Yom Shabbat was more of the same; The Cooper and the Memphis community coming together, sharing experiences, respecting customs and learning together. In a Sephardic minyan, Flatbush members shared leadership and participatory roles in tefilah and Torah. At lunch, players mingled further, ate together and again shared more learning and more customs. Example: after a zamir of the Ashkenaz tradition, Rabbi Lubetski of the Memphis community invited a member of the Flatbush Falcons to lead the group in a song of the Sephardic tradition. Up stepped Mayer Kamkhatchi, who stood up on his chair and led the hall in a spirited “Baruch Kevodo,” which was received with spirit and enthusiasm! As part of the program, members of 3 attending teams stood up to deliver Divrei Torah prepared in advance of the tournament. Representing Flatbush, Junior Raymond Braha delivered an expert Drash on Parshat Toledot, delving into the meaning behind the depiction of the way the Torah describes the love Yitzchak had for Eisav and the love Rivkah demonstrated for Ya’akov. Chazak U'Baruch to Raymond for his inspired teaching! (And, following, another raffle and, again, another Flatbush winner – this time for Assistant Coach Leor Friedman!)

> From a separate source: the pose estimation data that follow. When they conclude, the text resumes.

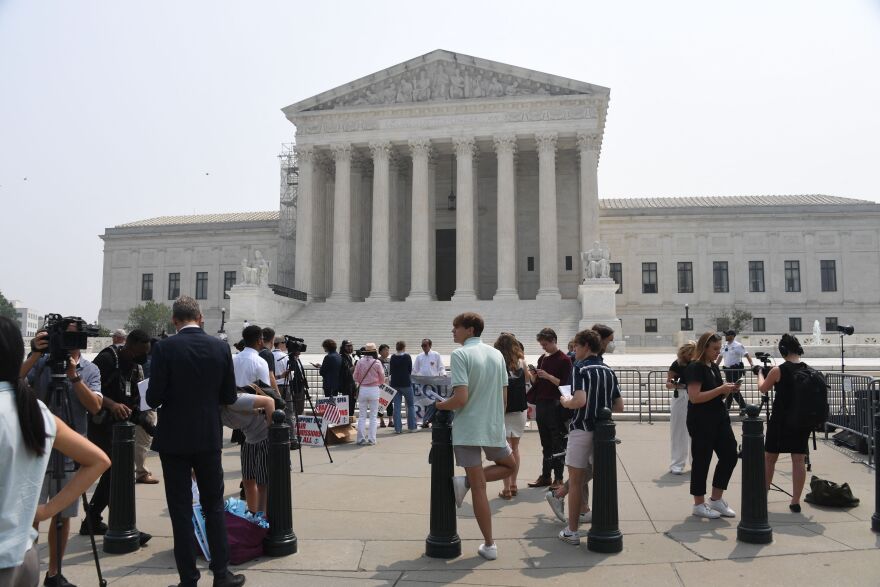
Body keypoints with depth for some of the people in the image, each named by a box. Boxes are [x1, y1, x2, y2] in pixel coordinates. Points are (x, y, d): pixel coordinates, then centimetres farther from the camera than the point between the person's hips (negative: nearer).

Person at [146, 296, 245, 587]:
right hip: (209, 438, 2)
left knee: (181, 510, 7)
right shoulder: (221, 347, -4)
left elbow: (153, 398, -12)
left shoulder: (164, 348, -11)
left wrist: (175, 396, 10)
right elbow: (230, 396, 0)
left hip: (174, 439, -2)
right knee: (214, 506, 14)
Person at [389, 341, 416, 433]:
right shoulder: (407, 357, -8)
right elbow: (410, 370, -1)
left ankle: (397, 428, 2)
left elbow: (390, 371, 10)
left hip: (395, 383, 3)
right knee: (411, 405, 9)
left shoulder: (392, 358, 3)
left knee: (397, 407, 5)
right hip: (406, 383, -3)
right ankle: (412, 427, 9)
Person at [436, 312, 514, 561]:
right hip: (494, 428, 4)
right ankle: (466, 481, 7)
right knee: (509, 465, 29)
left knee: (479, 487, 5)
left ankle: (489, 545, 10)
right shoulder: (497, 354, 7)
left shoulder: (460, 354, -12)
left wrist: (439, 405, -2)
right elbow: (504, 398, 11)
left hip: (467, 430, -3)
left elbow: (460, 398, -20)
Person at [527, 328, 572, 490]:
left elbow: (565, 384, -12)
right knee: (545, 443, 12)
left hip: (555, 406, -7)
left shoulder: (564, 359, -6)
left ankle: (558, 478, 7)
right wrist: (533, 376, -3)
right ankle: (545, 476, 18)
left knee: (557, 443, 0)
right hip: (541, 404, 7)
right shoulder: (542, 358, 14)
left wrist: (547, 376, -20)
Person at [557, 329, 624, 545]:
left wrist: (565, 401, -5)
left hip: (581, 429, -6)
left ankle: (572, 531, 10)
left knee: (575, 481, 4)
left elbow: (579, 400, -25)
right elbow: (619, 407, 8)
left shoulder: (581, 369, -12)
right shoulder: (609, 371, 7)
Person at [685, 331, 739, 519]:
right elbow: (694, 397, -22)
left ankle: (716, 499, 21)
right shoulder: (695, 368, -14)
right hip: (701, 422, -9)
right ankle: (699, 505, 14)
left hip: (719, 419, 9)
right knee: (701, 461, 1)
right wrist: (720, 389, -21)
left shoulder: (714, 366, 13)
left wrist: (727, 390, 0)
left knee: (730, 455, 7)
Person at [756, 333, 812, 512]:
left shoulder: (778, 370, -12)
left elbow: (763, 389, 4)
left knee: (769, 458, 10)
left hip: (781, 420, -3)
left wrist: (760, 373, 20)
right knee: (799, 460, 7)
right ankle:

After lunch, the players and coaches gathered back in the school’s Beit Midrash to hear Yanni Hufnagel, Assistant Coach for the Vanderbilt University Commodores Men’s Basketball program. Players sat on the edges of their seats as Yanni had their rapt attention as he listed a Jewish who’s who in American basketball today, from college team managers to assistant coaches to head coaches; from NBA assistant coaches to head coaches to front office personnel. His message – your basketball dream is never out of reach if you are willing to work hard for it! To illustrate, he shared the tale of the mule in the well. In short, a mule is trapped in the bottom of a well and cannot get out. The farmer and his neighbors decide it best to bury the mule there and begin shoveling sand into the well. Rather than stand still and be buried in sand, with each shovelful the stubborn mule would shake off the sand and step up on the pile, eventually rising up and stepping out of the well – the moral being no matter how bleak things look, you can achieve your goals it you just “shake it off, and step up!